I seen a lot of AES implementation samples wide spreaded over the Internet in almost every language I can recognize. There is one difference that I reflect to be repeated between all.
Some of them are require a IV and a key. Two entities. Some of them reuse a part of the 128 bit key as a IV. One entity (in my eyes).
For instance, this can be found on the net
Rfc2898DeriveBytes pdb = new Rfc2898DeriveBytes(password, salt);
rijndael.Key = pdb.GetBytes(32);
rijndael.IV = pdb.GetBytes(16);
..and the whole sample this part come from is quite wide spreaded. Even in MSDN forums. One other hit on the net with 22 upvotes says "This is plug and play code that I found on internet.
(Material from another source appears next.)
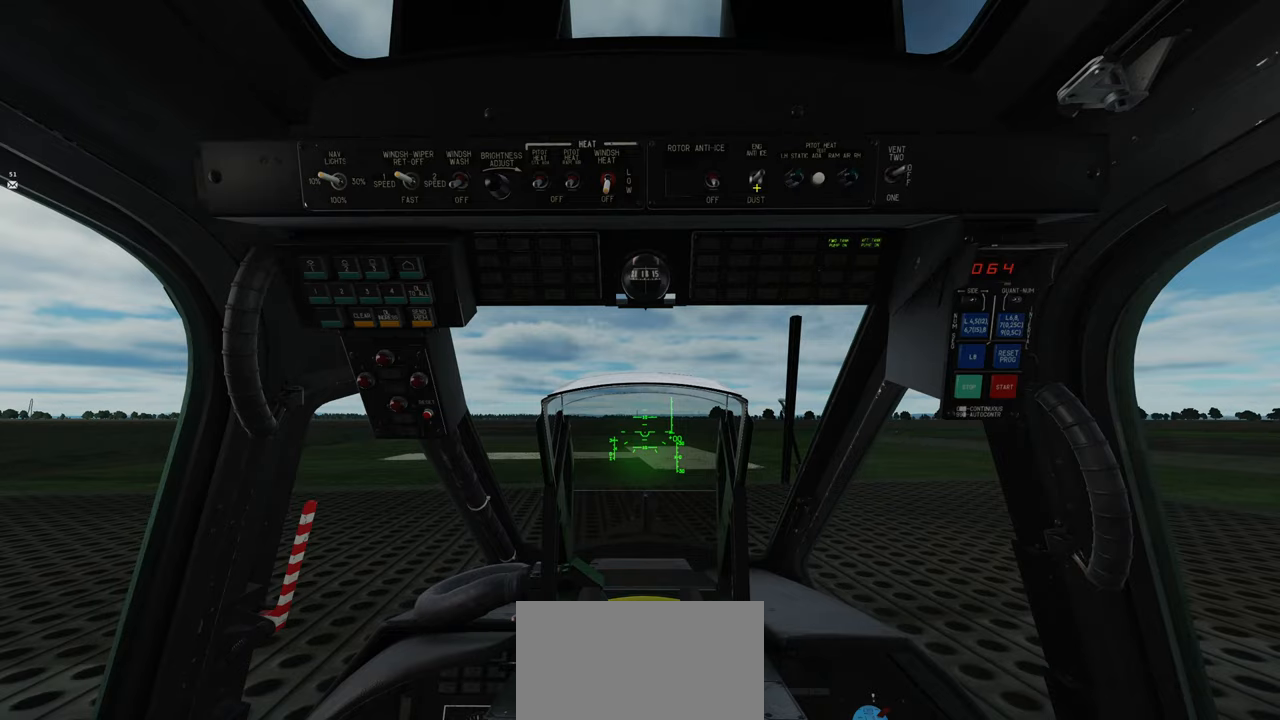
{"buttons": [], "left_stick": "center", "right_stick": "center", "events": [[133, "R1", "down"], [250, "R1", "up"]]}
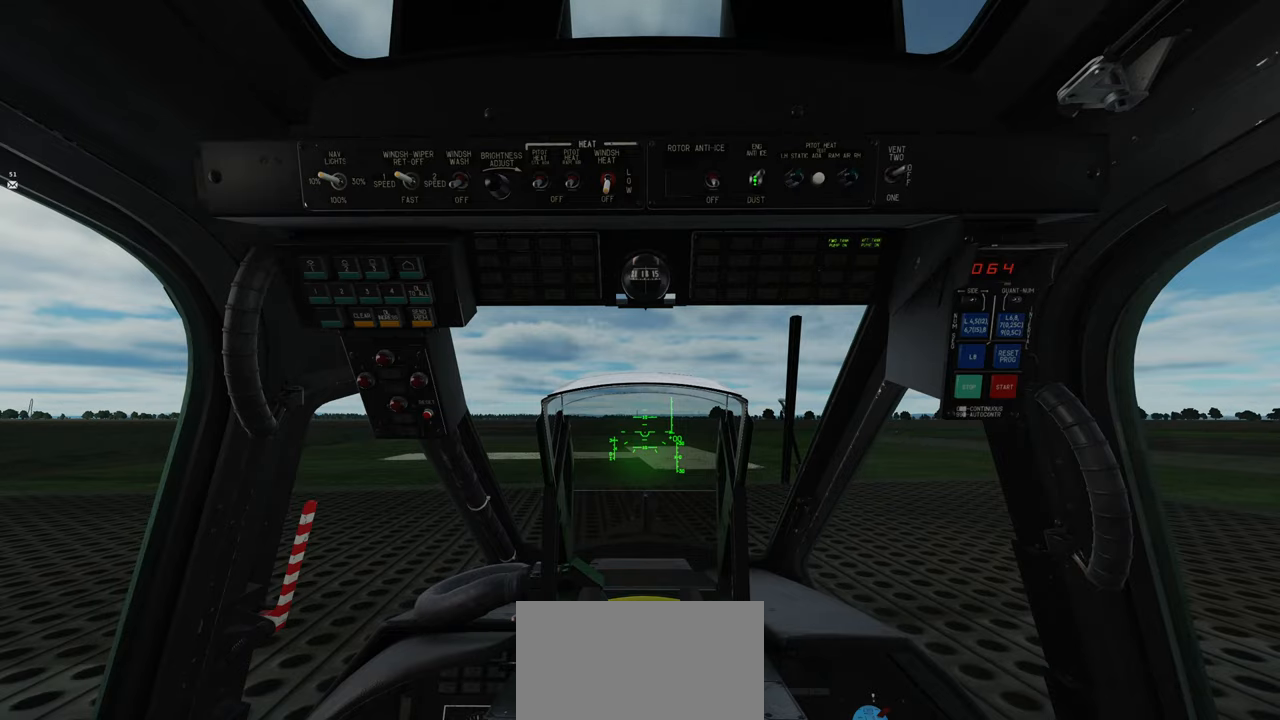
{"buttons": [], "left_stick": "center", "right_stick": "left", "events": [[17, "R1", "down"], [150, "R1", "up"], [267, "right_stick", "left"]]}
It just works:"
This cause me some headache. Is this secure? I can't see why authors bother to create an IV functionality just to see it being shortcut just by cutting key in half to produce a byte array with size that fit IV?
I feel that the question will be more complex because if the different cipher modes use the IV on different way. Also it may be dependent on how the application is built. For instance; is the full key always unique? If not, how is the entropy of the key? And separately, is the pair (iv, password) always unique?
By looking at many of the samples that populate IV with a part of the key, they posted an static 16 byte array with fixed values. No indication or attempt to make audience understand that the sample is expected to be used for random -whatever- keys.
Is it safe to use a part of the key as IV and what is best practice?